▶ [CHALLENGE]: Swap "photograph" for "image" everywhere in the data below, leaving all other text unchanged, and omit the pictures from your output.

▶ [Data entries]:
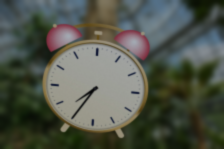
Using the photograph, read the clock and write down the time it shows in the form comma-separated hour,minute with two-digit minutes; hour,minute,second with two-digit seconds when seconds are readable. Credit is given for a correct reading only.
7,35
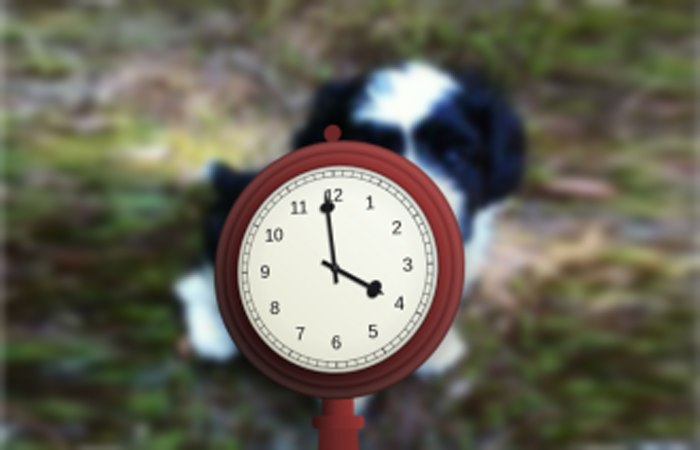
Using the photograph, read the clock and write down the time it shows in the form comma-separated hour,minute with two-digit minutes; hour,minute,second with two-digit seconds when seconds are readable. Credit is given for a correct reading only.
3,59
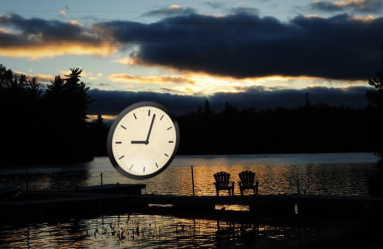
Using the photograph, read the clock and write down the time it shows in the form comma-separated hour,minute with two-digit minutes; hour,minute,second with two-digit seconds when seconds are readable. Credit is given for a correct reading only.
9,02
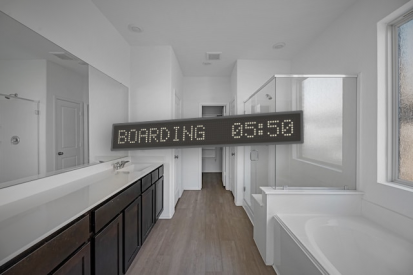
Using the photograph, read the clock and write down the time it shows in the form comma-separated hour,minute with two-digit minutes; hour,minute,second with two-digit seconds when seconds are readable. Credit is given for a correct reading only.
5,50
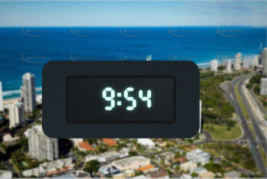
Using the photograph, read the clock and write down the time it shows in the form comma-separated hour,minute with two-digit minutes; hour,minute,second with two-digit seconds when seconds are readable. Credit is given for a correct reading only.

▶ [TASK SOLUTION]:
Using the image, read the clock and write down the time it shows in the form comma-separated hour,minute with two-digit minutes; hour,minute,second with two-digit seconds when seconds are readable. Credit is given for a correct reading only.
7,35
Using the image, read the clock and write down the time it shows in the form comma-separated hour,minute with two-digit minutes; hour,minute,second with two-digit seconds when seconds are readable. Credit is given for a correct reading only.
3,59
Using the image, read the clock and write down the time it shows in the form comma-separated hour,minute with two-digit minutes; hour,minute,second with two-digit seconds when seconds are readable. Credit is given for a correct reading only.
9,02
Using the image, read the clock and write down the time it shows in the form comma-separated hour,minute with two-digit minutes; hour,minute,second with two-digit seconds when seconds are readable. Credit is given for a correct reading only.
5,50
Using the image, read the clock and write down the time it shows in the form comma-separated hour,minute with two-digit minutes; hour,minute,second with two-digit seconds when seconds are readable. Credit is given for a correct reading only.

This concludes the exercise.